The Microsoft Research and MDPI work is cross-sectional and self-report- based. The Anthropic study is small (n=52), task-specific, and applies to learning rather than applied work. The Springer overreliance paper is one data point in an ongoing literature. None of these establish causation in the strong sense — "AI use causes cognitive harm." What they establish is direction: AI overuse correlates with reduced engagement, reduced ownership, and reduced independent skill formation in the specific settings studied. That is enough signal to act on; it is not enough to declare medical consequences.
What this means for daily practice
For an AI-heavy professional, the healthiest stance is not to use less AI. It is to keep a small, daily, deliberate practice of the underlying Skills so the muscle does not atrophy. Senwitt's daily Set is built exactly for that — short, mixed, finishable, and useful even on days when most of the rest of the work runs through AI.

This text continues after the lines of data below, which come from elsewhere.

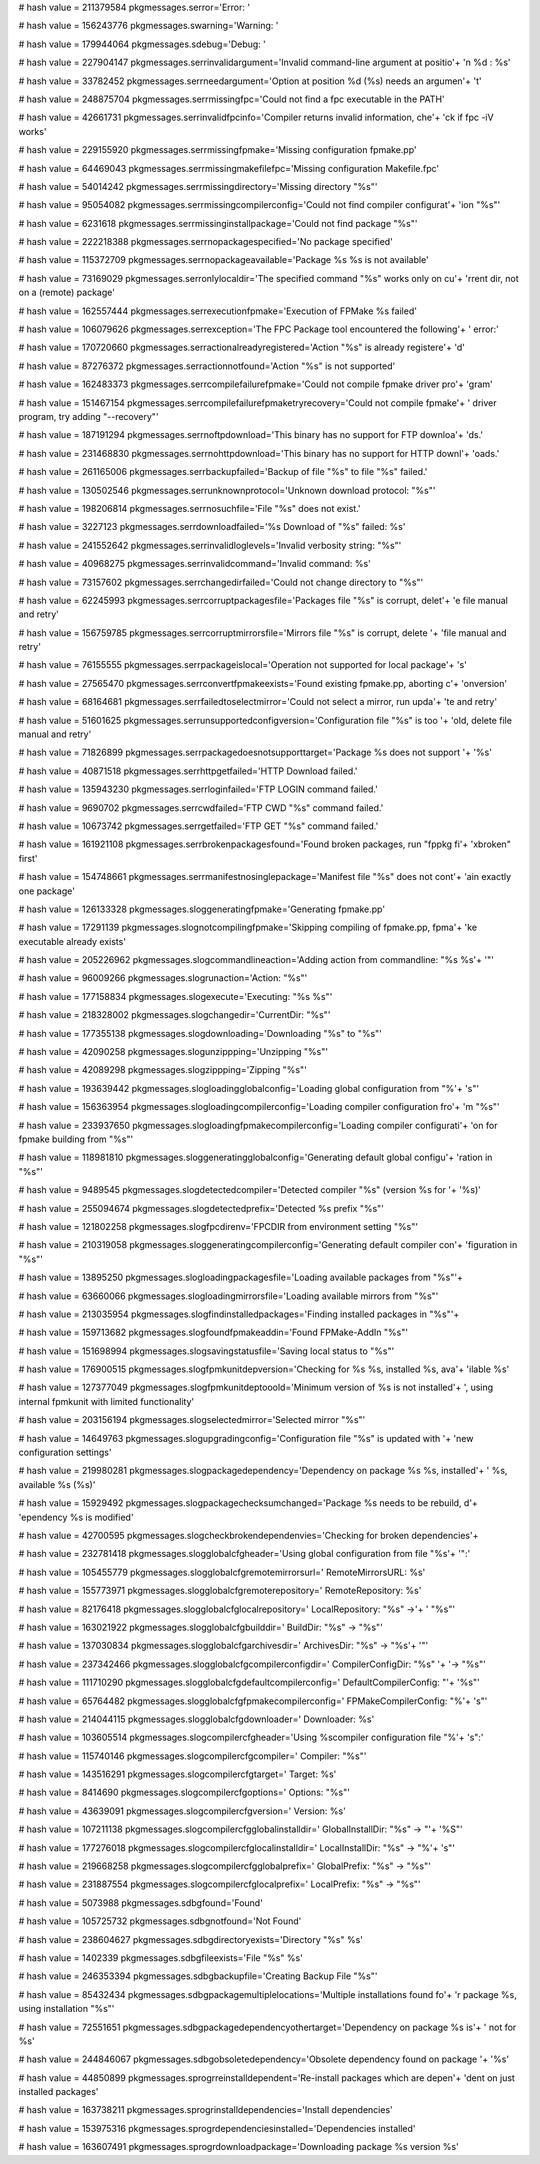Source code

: 
# hash value = 211379584
pkgmessages.serror='Error: '


# hash value = 156243776
pkgmessages.swarning='Warning: '


# hash value = 179944064
pkgmessages.sdebug='Debug: '


# hash value = 227904147
pkgmessages.serrinvalidargument='Invalid command-line argument at positio'+
'n %d : %s'


# hash value = 33782452
pkgmessages.serrneedargument='Option at position %d (%s) needs an argumen'+
't'


# hash value = 248875704
pkgmessages.serrmissingfpc='Could not find a fpc executable in the PATH'


# hash value = 42661731
pkgmessages.serrinvalidfpcinfo='Compiler returns invalid information, che'+
'ck if fpc -iV works'


# hash value = 229155920
pkgmessages.serrmissingfpmake='Missing configuration fpmake.pp'


# hash value = 64469043
pkgmessages.serrmissingmakefilefpc='Missing configuration Makefile.fpc'


# hash value = 54014242
pkgmessages.serrmissingdirectory='Missing directory "%s"'


# hash value = 95054082
pkgmessages.serrmissingcompilerconfig='Could not find compiler configurat'+
'ion "%s"'


# hash value = 6231618
pkgmessages.serrmissinginstallpackage='Could not find package "%s"'


# hash value = 222218388
pkgmessages.serrnopackagespecified='No package specified'


# hash value = 115372709
pkgmessages.serrnopackageavailable='Package %s %s is not available'


# hash value = 73169029
pkgmessages.serronlylocaldir='The specified command "%s" works only on cu'+
'rrent dir, not on a (remote) package'


# hash value = 162557444
pkgmessages.serrexecutionfpmake='Execution of FPMake %s failed'


# hash value = 106079626
pkgmessages.serrexception='The FPC Package tool encountered the following'+
' error:'


# hash value = 170720660
pkgmessages.serractionalreadyregistered='Action "%s" is already registere'+
'd'


# hash value = 87276372
pkgmessages.serractionnotfound='Action "%s" is not supported'


# hash value = 162483373
pkgmessages.serrcompilefailurefpmake='Could not compile fpmake driver pro'+
'gram'


# hash value = 151467154
pkgmessages.serrcompilefailurefpmaketryrecovery='Could not compile fpmake'+
' driver program, try adding "--recovery"'


# hash value = 187191294
pkgmessages.serrnoftpdownload='This binary has no support for FTP downloa'+
'ds.'


# hash value = 231468830
pkgmessages.serrnohttpdownload='This binary has no support for HTTP downl'+
'oads.'


# hash value = 261165006
pkgmessages.serrbackupfailed='Backup of file "%s" to file "%s" failed.'


# hash value = 130502546
pkgmessages.serrunknownprotocol='Unknown download protocol: "%s"'


# hash value = 198206814
pkgmessages.serrnosuchfile='File "%s" does not exist.'


# hash value = 3227123
pkgmessages.serrdownloadfailed='%s Download of "%s" failed: %s'


# hash value = 241552642
pkgmessages.serrinvalidloglevels='Invalid verbosity string: "%s"'


# hash value = 40968275
pkgmessages.serrinvalidcommand='Invalid command: %s'


# hash value = 73157602
pkgmessages.serrchangedirfailed='Could not change directory to "%s"'


# hash value = 62245993
pkgmessages.serrcorruptpackagesfile='Packages file "%s" is corrupt, delet'+
'e file manual and retry'


# hash value = 156759785
pkgmessages.serrcorruptmirrorsfile='Mirrors file "%s" is corrupt, delete '+
'file manual and retry'


# hash value = 76155555
pkgmessages.serrpackageislocal='Operation not supported for local package'+
's'


# hash value = 27565470
pkgmessages.serrconvertfpmakeexists='Found existing fpmake.pp, aborting c'+
'onversion'


# hash value = 68164681
pkgmessages.serrfailedtoselectmirror='Could not select a mirror, run upda'+
'te and retry'


# hash value = 51601625
pkgmessages.serrunsupportedconfigversion='Configuration file "%s" is too '+
'old, delete file manual and retry'


# hash value = 71826899
pkgmessages.serrpackagedoesnotsupporttarget='Package %s does not support '+
'%s'


# hash value = 40871518
pkgmessages.serrhttpgetfailed='HTTP Download failed.'


# hash value = 135943230
pkgmessages.serrloginfailed='FTP LOGIN command failed.'


# hash value = 9690702
pkgmessages.serrcwdfailed='FTP CWD "%s" command failed.'


# hash value = 10673742
pkgmessages.serrgetfailed='FTP GET "%s" command failed.'


# hash value = 161921108
pkgmessages.serrbrokenpackagesfound='Found broken packages, run "fppkg fi'+
'xbroken" first'


# hash value = 154748661
pkgmessages.serrmanifestnosinglepackage='Manifest file "%s" does not cont'+
'ain exactly one package'


# hash value = 126133328
pkgmessages.sloggeneratingfpmake='Generating fpmake.pp'


# hash value = 17291139
pkgmessages.slognotcompilingfpmake='Skipping compiling of fpmake.pp, fpma'+
'ke executable already exists'


# hash value = 205226962
pkgmessages.slogcommandlineaction='Adding action from commandline: "%s %s'+
'"'


# hash value = 96009266
pkgmessages.slogrunaction='Action: "%s"'


# hash value = 177158834
pkgmessages.slogexecute='Executing: "%s %s"'


# hash value = 218328002
pkgmessages.slogchangedir='CurrentDir: "%s"'


# hash value = 177355138
pkgmessages.slogdownloading='Downloading "%s" to "%s"'


# hash value = 42090258
pkgmessages.slogunzippping='Unzipping "%s"'


# hash value = 42089298
pkgmessages.slogzippping='Zipping "%s"'


# hash value = 193639442
pkgmessages.slogloadingglobalconfig='Loading global configuration from "%'+
's"'


# hash value = 156363954
pkgmessages.slogloadingcompilerconfig='Loading compiler configuration fro'+
'm "%s"'


# hash value = 233937650
pkgmessages.slogloadingfpmakecompilerconfig='Loading compiler configurati'+
'on for fpmake building from "%s"'


# hash value = 118981810
pkgmessages.sloggeneratingglobalconfig='Generating default global configu'+
'ration in "%s"'


# hash value = 9489545
pkgmessages.slogdetectedcompiler='Detected compiler "%s" (version %s for '+
'%s)'


# hash value = 255094674
pkgmessages.slogdetectedprefix='Detected %s prefix "%s"'


# hash value = 121802258
pkgmessages.slogfpcdirenv='FPCDIR from environment setting "%s"'


# hash value = 210319058
pkgmessages.sloggeneratingcompilerconfig='Generating default compiler con'+
'figuration in "%s"'


# hash value = 13895250
pkgmessages.slogloadingpackagesfile='Loading available packages from "%s"'+


# hash value = 63660066
pkgmessages.slogloadingmirrorsfile='Loading available mirrors from "%s"'


# hash value = 213035954
pkgmessages.slogfindinstalledpackages='Finding installed packages in "%s"'+


# hash value = 159713682
pkgmessages.slogfoundfpmakeaddin='Found FPMake-AddIn "%s"'


# hash value = 151698994
pkgmessages.slogsavingstatusfile='Saving local status to "%s"'


# hash value = 176900515
pkgmessages.slogfpmkunitdepversion='Checking for %s %s, installed %s, ava'+
'ilable %s'


# hash value = 127377049
pkgmessages.slogfpmkunitdeptooold='Minimum version of %s is not installed'+
', using internal fpmkunit with limited functionality'


# hash value = 203156194
pkgmessages.slogselectedmirror='Selected mirror "%s"'


# hash value = 14649763
pkgmessages.slogupgradingconfig='Configuration file "%s" is updated with '+
'new configuration settings'


# hash value = 219980281
pkgmessages.slogpackagedependency='Dependency on package %s %s, installed'+
' %s, available %s  (%s)'


# hash value = 15929492
pkgmessages.slogpackagechecksumchanged='Package %s needs to be rebuild, d'+
'ependency %s is modified'


# hash value = 42700595
pkgmessages.slogcheckbrokendependenvies='Checking for broken dependencies'+


# hash value = 232781418
pkgmessages.slogglobalcfgheader='Using global configuration from file "%s'+
'":'


# hash value = 105455779
pkgmessages.slogglobalcfgremotemirrorsurl=' RemoteMirrorsURL:      %s'


# hash value = 155773971
pkgmessages.slogglobalcfgremoterepository=' RemoteRepository:      %s'


# hash value = 82176418
pkgmessages.slogglobalcfglocalrepository=' LocalRepository:       "%s" ->'+
' "%s"'


# hash value = 163021922
pkgmessages.slogglobalcfgbuilddir=' BuildDir:              "%s" -> "%s"'


# hash value = 137030834
pkgmessages.slogglobalcfgarchivesdir=' ArchivesDir:           "%s" -> "%s'+
'"'


# hash value = 237342466
pkgmessages.slogglobalcfgcompilerconfigdir=' CompilerConfigDir:     "%s" '+
'-> "%s"'


# hash value = 111710290
pkgmessages.slogglobalcfgdefaultcompilerconfig=' DefaultCompilerConfig: "'+
'%s"'


# hash value = 65764482
pkgmessages.slogglobalcfgfpmakecompilerconfig=' FPMakeCompilerConfig:  "%'+
's"'


# hash value = 214044115
pkgmessages.slogglobalcfgdownloader=' Downloader:            %s'


# hash value = 103605514
pkgmessages.slogcompilercfgheader='Using %scompiler configuration file "%'+
's":'


# hash value = 115740146
pkgmessages.slogcompilercfgcompiler=' Compiler:         "%s"'


# hash value = 143516291
pkgmessages.slogcompilercfgtarget=' Target:           %s'


# hash value = 8414690
pkgmessages.slogcompilercfgoptions=' Options:          "%s"'


# hash value = 43639091
pkgmessages.slogcompilercfgversion=' Version:          %s'


# hash value = 107211138
pkgmessages.slogcompilercfgglobalinstalldir=' GlobalInstallDir: "%s" -> "'+
'%S"'


# hash value = 177276018
pkgmessages.slogcompilercfglocalinstalldir=' LocalInstallDir:  "%s" -> "%'+
's"'


# hash value = 219668258
pkgmessages.slogcompilercfgglobalprefix=' GlobalPrefix:     "%s" -> "%s"'


# hash value = 231887554
pkgmessages.slogcompilercfglocalprefix=' LocalPrefix:      "%s" -> "%s"'


# hash value = 5073988
pkgmessages.sdbgfound='Found'


# hash value = 105725732
pkgmessages.sdbgnotfound='Not Found'


# hash value = 238604627
pkgmessages.sdbgdirectoryexists='Directory "%s" %s'


# hash value = 1402339
pkgmessages.sdbgfileexists='File "%s" %s'


# hash value = 246353394
pkgmessages.sdbgbackupfile='Creating Backup File "%s"'


# hash value = 85432434
pkgmessages.sdbgpackagemultiplelocations='Multiple installations found fo'+
'r package %s, using installation "%s"'


# hash value = 72551651
pkgmessages.sdbgpackagedependencyothertarget='Dependency on package %s is'+
' not for %s'


# hash value = 244846067
pkgmessages.sdbgobsoletedependency='Obsolete dependency found on package '+
'%s'


# hash value = 44850899
pkgmessages.sprogrreinstalldependent='Re-install packages which are depen'+
'dent on just installed packages'


# hash value = 163738211
pkgmessages.sprogrinstalldependencies='Install dependencies'


# hash value = 153975316
pkgmessages.sprogrdependenciesinstalled='Dependencies installed'


# hash value = 163607491
pkgmessages.sprogrdownloadpackage='Downloading package %s version %s'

The practical guidance that has emerged across the 2024-2026 literature is consistent: bound AI use to windows; do at least one thinking task a day without AI; verify AI output against your own understanding rather than the other way around; for any decision that matters, do at least the first pass yourself. None of those require quitting AI. They require keeping enough of your own thinking in active use that the verification step is meaningful.